In the 1930s the Italian Fascist regime founded a network of weaving workshops in Venetia, named ‘Tessorie Rurali', to support people living in the rural areas of the region and their traditional lifestyle. In these small workshops, peasant women produced fine, hand-woven textiles under the guidance of upper-middle-class women, experimenting with a range of locally produced fibres. In the same period, local designers such as Gegia Bronzini and Bice Lazzari, who remained prominent also after the end of the regime, were influenced by the broader socio-political context and involved with female Fascist organisations. In all these cases, traditional textile practices were being combined with contemporary experimentation and, as such, brought to the national art and design scene through exhibitions, magazines and trade fairs.
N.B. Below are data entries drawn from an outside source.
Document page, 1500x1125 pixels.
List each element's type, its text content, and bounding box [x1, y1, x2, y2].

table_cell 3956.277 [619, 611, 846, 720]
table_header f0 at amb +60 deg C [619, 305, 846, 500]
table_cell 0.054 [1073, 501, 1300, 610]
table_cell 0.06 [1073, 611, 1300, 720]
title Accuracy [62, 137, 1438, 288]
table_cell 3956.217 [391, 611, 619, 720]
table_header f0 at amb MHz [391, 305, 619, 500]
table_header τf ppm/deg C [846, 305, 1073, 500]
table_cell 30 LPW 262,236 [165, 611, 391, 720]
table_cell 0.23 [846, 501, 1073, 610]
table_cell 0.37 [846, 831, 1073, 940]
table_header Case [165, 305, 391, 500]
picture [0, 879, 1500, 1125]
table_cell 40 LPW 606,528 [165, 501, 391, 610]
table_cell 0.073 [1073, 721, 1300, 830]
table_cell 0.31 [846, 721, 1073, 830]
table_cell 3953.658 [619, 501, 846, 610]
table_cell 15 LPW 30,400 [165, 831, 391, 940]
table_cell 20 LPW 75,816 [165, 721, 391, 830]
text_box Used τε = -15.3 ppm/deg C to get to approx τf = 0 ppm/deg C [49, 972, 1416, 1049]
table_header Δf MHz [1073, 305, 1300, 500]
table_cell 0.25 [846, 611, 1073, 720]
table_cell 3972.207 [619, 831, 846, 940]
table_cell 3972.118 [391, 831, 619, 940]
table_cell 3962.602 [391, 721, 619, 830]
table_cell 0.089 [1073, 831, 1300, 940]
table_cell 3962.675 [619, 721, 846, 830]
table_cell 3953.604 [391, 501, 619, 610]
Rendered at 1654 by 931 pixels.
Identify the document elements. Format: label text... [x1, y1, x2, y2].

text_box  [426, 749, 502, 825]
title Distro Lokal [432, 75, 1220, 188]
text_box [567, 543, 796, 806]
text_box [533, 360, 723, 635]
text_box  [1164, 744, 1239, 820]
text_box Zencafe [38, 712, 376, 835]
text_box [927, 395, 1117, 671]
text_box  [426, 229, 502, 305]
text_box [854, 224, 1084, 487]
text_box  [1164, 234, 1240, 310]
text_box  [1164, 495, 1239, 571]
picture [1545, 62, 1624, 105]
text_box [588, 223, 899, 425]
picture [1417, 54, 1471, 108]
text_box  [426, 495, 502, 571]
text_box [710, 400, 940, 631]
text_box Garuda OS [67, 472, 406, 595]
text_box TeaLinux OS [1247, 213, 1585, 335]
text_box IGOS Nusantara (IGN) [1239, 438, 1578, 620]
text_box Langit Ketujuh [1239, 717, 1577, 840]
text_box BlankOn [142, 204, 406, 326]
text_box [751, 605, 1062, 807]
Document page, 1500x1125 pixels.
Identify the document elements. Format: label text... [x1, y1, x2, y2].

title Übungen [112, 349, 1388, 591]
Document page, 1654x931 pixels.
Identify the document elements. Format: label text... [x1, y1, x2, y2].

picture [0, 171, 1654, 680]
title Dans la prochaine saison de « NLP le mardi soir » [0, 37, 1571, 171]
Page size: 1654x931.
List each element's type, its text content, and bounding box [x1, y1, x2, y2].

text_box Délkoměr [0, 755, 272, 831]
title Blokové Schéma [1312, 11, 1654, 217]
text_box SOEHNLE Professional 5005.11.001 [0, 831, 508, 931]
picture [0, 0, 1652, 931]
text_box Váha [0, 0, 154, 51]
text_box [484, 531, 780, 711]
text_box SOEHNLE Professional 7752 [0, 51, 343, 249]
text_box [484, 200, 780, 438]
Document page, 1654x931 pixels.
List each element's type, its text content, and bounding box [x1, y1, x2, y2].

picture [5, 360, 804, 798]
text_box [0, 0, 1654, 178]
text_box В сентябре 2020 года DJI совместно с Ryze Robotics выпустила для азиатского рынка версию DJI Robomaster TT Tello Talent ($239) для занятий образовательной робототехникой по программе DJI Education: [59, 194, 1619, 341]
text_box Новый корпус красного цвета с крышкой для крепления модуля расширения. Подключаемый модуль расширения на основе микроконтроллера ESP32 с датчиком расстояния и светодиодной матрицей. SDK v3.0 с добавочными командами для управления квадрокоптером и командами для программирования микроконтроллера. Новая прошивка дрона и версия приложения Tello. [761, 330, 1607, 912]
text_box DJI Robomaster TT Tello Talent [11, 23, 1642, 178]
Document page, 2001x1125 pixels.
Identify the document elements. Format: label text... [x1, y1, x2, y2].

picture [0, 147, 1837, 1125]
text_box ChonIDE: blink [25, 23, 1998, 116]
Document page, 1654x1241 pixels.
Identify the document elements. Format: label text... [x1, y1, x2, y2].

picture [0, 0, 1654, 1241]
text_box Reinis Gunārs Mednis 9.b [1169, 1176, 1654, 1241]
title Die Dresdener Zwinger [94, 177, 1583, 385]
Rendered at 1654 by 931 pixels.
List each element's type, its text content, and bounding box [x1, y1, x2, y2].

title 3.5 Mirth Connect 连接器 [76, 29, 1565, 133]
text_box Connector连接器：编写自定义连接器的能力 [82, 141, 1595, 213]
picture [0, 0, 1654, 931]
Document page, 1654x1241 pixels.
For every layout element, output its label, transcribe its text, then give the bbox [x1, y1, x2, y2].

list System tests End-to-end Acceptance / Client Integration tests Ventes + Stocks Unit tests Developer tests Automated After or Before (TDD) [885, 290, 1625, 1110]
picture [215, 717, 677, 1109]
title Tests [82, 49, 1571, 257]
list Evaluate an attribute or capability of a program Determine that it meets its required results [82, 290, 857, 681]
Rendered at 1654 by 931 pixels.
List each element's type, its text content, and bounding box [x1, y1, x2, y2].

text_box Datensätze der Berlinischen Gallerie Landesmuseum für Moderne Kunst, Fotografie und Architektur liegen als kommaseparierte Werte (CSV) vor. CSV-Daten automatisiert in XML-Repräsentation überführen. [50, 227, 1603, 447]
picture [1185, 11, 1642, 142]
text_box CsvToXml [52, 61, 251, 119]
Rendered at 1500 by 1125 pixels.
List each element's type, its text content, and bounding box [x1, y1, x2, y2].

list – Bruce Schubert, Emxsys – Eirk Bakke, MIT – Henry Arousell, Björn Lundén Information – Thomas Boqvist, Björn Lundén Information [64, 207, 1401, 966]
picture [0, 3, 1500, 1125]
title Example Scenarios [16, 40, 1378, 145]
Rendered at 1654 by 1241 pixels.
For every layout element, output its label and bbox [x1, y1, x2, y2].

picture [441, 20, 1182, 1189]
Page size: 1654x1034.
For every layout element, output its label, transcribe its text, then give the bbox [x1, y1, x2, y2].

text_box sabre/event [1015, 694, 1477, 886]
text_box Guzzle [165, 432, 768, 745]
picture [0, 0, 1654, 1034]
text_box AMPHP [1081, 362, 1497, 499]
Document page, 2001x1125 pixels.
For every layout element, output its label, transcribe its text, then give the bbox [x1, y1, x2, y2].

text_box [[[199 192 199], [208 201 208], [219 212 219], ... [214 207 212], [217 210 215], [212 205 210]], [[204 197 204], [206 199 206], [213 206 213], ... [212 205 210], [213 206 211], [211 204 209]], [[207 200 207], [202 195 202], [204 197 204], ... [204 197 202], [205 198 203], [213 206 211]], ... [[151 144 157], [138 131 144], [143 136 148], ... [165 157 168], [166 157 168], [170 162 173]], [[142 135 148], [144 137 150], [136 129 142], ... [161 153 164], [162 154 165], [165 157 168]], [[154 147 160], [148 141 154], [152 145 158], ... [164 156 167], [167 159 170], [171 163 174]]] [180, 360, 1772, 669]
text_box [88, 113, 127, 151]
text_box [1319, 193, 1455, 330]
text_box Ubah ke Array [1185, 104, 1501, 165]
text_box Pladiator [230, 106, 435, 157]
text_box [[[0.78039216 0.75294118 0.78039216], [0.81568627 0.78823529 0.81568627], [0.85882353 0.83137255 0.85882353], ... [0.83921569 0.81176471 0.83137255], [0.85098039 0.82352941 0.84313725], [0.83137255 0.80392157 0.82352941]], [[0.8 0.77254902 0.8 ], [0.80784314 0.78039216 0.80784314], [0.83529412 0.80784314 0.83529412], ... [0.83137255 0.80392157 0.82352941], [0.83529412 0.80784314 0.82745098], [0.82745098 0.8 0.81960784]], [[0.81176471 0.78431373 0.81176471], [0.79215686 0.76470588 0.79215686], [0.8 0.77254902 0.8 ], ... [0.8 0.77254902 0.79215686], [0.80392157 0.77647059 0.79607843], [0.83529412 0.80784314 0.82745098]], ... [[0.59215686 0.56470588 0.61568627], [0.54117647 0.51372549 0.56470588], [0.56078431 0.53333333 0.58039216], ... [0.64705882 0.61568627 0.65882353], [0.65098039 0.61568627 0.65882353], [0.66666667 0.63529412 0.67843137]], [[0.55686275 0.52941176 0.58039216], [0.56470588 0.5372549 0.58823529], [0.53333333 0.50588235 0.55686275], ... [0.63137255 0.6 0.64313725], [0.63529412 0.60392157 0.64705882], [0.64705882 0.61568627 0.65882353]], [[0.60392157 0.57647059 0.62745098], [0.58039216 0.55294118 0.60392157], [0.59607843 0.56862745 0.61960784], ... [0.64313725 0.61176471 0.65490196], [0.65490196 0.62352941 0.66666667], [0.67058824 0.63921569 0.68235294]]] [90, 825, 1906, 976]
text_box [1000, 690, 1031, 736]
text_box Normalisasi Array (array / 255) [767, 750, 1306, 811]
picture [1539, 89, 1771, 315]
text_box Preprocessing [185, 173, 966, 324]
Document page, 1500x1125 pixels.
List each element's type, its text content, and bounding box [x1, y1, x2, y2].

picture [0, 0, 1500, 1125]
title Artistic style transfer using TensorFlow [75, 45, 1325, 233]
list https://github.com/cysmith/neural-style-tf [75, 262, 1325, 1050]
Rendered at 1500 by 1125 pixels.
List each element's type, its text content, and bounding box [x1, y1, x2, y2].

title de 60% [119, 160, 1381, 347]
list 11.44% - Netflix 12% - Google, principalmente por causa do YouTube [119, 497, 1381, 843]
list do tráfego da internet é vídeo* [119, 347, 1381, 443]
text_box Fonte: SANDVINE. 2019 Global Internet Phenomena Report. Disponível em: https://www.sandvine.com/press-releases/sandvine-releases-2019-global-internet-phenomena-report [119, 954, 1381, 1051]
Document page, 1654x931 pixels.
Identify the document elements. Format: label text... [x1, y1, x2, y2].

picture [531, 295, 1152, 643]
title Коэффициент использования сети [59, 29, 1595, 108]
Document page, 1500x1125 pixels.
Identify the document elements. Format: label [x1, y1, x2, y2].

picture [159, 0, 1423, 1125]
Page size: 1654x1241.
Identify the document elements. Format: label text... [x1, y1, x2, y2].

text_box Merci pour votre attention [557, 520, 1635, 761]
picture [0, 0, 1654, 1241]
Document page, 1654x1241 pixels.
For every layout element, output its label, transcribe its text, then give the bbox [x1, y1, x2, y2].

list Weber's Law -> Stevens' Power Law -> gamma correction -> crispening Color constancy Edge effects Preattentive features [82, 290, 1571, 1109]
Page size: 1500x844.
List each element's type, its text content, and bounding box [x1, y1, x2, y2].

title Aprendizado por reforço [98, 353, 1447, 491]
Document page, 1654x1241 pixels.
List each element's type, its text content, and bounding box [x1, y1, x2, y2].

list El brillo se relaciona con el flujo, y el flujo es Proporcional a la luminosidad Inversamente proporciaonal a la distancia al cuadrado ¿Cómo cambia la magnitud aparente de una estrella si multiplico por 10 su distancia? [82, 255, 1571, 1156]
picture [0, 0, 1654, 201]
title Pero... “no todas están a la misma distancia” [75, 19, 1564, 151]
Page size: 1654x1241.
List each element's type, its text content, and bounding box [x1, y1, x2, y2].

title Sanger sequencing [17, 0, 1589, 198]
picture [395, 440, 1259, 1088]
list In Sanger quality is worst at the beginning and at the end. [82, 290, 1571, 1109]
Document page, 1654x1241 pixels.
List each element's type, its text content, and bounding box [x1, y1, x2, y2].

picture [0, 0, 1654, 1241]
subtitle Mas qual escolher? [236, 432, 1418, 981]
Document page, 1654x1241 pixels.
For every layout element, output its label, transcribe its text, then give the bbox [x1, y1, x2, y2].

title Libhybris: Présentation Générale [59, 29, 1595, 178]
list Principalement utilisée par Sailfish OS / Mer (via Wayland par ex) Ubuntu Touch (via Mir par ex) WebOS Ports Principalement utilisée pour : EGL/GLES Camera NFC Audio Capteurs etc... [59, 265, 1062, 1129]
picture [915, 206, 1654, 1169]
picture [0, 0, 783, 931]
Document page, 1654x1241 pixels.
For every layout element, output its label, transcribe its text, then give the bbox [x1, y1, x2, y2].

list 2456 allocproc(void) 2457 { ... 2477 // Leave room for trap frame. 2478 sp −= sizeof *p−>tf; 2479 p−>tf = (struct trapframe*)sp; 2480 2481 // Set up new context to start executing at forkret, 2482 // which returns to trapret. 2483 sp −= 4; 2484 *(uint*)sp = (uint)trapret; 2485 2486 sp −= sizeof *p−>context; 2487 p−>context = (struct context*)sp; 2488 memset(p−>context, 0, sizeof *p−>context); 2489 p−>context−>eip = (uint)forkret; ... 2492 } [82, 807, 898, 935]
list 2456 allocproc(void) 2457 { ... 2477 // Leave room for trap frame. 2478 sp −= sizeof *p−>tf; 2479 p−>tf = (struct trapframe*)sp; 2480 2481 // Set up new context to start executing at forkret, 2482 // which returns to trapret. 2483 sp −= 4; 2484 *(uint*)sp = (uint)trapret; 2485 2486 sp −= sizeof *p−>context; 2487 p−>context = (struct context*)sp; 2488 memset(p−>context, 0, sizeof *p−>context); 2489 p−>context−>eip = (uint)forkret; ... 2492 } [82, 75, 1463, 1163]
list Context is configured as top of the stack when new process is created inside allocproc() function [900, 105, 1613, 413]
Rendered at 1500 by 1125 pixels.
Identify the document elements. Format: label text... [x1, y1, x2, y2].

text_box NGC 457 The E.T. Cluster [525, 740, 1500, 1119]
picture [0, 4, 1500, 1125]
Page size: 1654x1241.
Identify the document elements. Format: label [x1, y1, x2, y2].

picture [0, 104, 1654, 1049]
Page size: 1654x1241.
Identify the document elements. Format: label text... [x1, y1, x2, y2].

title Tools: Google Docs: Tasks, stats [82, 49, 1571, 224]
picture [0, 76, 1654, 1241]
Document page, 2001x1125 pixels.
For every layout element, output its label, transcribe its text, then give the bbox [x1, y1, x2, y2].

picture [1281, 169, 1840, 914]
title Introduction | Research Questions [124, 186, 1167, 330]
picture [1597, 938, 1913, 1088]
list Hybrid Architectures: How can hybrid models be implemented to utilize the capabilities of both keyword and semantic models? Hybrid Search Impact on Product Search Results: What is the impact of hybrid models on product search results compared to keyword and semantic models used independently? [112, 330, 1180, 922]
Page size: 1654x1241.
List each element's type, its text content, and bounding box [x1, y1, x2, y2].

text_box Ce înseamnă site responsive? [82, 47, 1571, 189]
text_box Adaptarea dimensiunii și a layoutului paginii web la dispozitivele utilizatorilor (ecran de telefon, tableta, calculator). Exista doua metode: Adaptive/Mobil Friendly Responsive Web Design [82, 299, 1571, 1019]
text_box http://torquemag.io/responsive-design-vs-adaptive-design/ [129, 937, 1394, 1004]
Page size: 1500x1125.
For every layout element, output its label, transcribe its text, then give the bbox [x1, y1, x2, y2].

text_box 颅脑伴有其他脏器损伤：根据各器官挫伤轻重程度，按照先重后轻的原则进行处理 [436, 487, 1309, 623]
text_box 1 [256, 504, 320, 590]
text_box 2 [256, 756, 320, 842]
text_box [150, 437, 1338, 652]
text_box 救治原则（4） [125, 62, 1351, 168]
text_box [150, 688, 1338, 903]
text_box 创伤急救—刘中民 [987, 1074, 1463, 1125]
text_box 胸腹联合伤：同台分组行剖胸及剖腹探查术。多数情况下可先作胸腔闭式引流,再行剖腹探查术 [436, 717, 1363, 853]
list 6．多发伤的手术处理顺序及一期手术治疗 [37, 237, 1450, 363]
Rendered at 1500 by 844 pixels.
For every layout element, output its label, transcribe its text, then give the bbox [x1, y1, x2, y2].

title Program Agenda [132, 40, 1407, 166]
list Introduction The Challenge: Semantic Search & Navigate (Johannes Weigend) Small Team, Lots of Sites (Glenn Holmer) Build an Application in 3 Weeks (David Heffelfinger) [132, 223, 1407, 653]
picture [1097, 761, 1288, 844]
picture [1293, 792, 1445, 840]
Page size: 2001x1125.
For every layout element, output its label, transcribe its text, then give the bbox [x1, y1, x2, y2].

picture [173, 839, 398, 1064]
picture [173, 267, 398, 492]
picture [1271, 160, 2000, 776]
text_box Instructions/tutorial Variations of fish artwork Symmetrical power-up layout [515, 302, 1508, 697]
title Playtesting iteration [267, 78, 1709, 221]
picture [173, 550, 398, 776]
This PhD project will research the overlooked role played by women in the field of textiles in the Venetia region during the Fascist regime. Taking the materiality of textile objects and practices as a starting point, it will analyse the complex interaction of material, social and political dynamics that shaped women’s creative practices and the textiles they produced. In doing so, it aims to expand the current state of knowledge about women’s contribution to Italian design, as well as to shed light on the influence of the Fascist regime on women, rural culture and art and design. The thesis will also examine how these women moved their textile practice beyond the traditional domestic setting, negotiating a new public and commercial role between local and national culture, emancipation and control, tradition and innovation.

By highlighting how textiles developed through the interactions between different actors and socio-political forces, the thesis challenges the idea of creativity as the effort of a single person, instead conceiving of it as a dynamic process shaped by the interplay between materials, individuals and society.